▸ WHAT THIS TASK INVOLVES
Reproduce the rows below word for word, from the line containing "Which category has" through the line containing "What is the sum of all values?", with both of those lines included.

>>>

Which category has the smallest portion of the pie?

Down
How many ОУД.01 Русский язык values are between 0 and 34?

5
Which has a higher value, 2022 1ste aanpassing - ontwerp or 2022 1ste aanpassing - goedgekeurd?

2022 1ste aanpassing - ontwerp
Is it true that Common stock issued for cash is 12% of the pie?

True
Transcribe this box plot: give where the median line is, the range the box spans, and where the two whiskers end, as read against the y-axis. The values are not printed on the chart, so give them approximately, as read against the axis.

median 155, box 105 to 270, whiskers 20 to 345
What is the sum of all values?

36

<<<
>>>

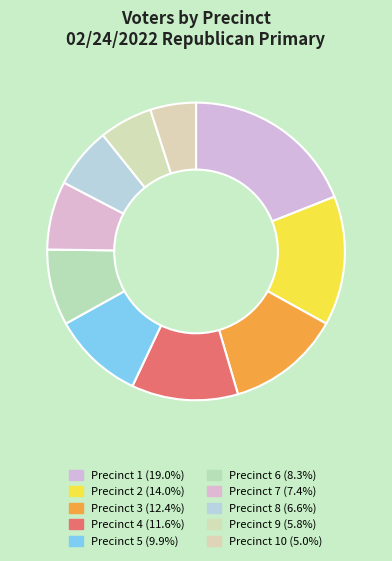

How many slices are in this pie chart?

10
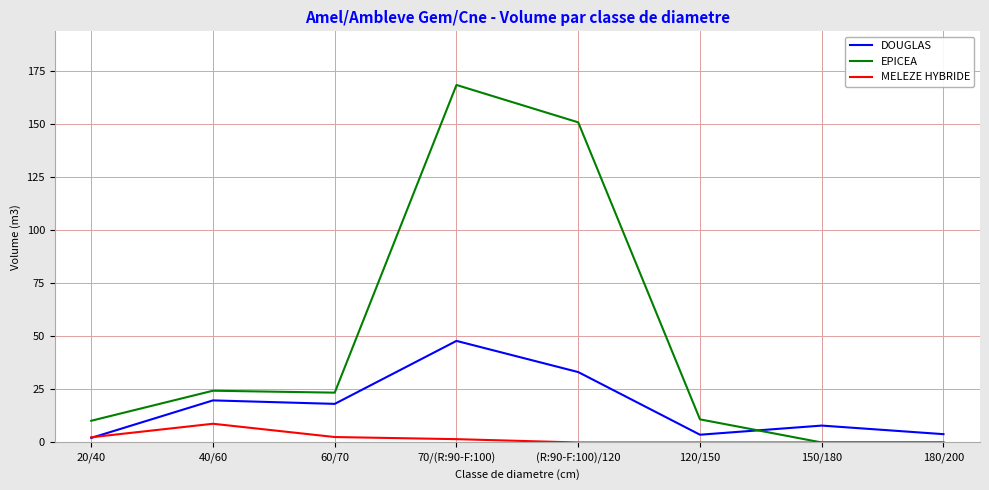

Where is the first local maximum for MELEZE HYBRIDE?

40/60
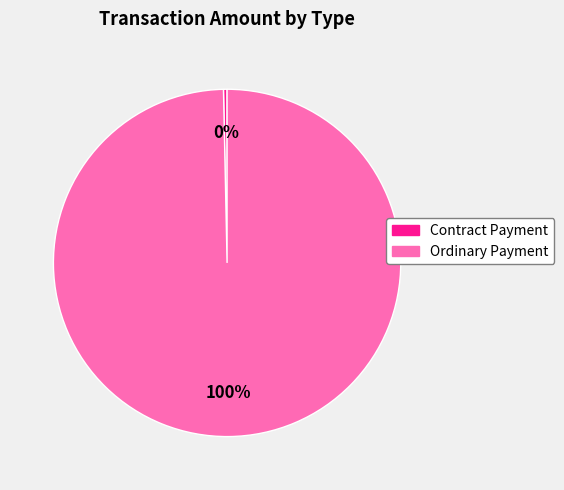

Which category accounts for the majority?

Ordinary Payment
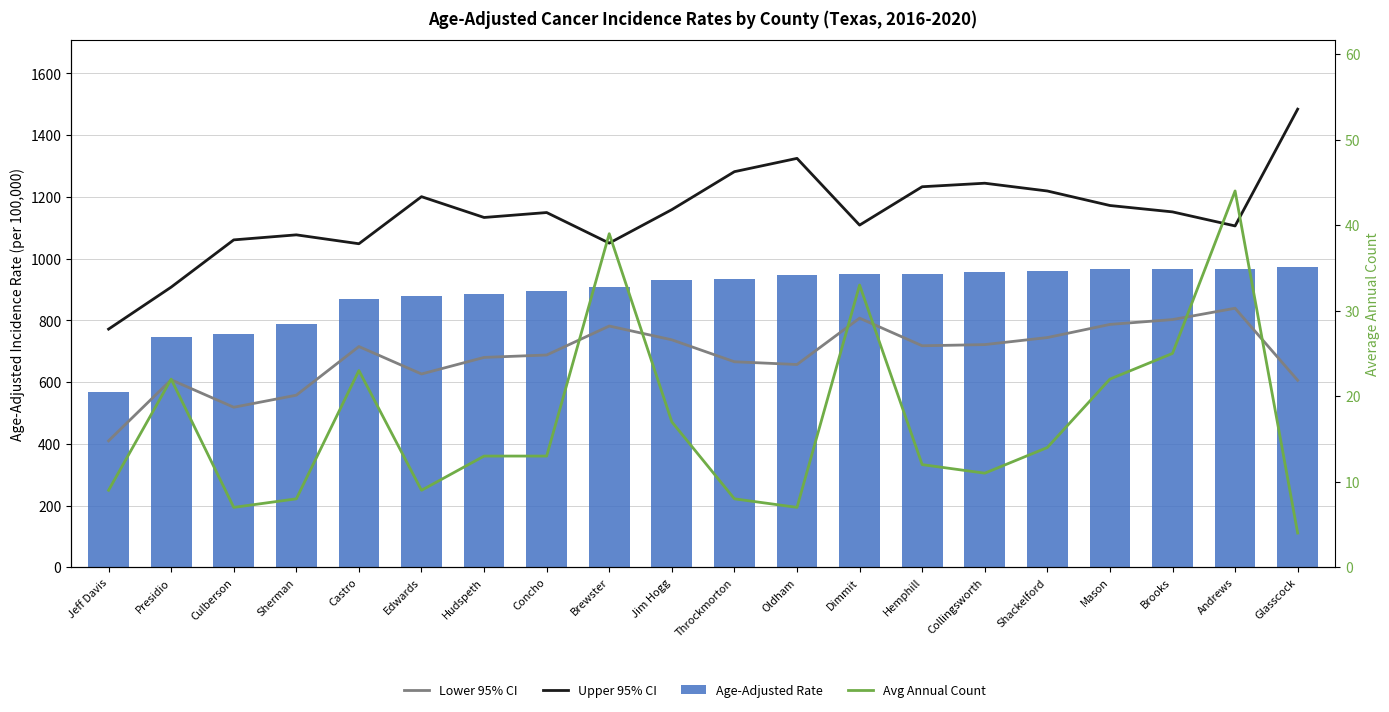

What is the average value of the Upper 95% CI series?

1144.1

<<<

▸ WRITTEN REPLY
Which category has the smallest portion of the pie?

Down
How many ОУД.01 Русский язык values are between 0 and 34?

5
Which has a higher value, 2022 1ste aanpassing - ontwerp or 2022 1ste aanpassing - goedgekeurd?

2022 1ste aanpassing - ontwerp
Is it true that Common stock issued for cash is 12% of the pie?

True
Transcribe this box plot: give where the median line is, the range the box spans, and where the two whiskers end, as read against the y-axis. The values are not printed on the chart, so give them approximately, as read against the axis.

median 155, box 105 to 270, whiskers 20 to 345
What is the sum of all values?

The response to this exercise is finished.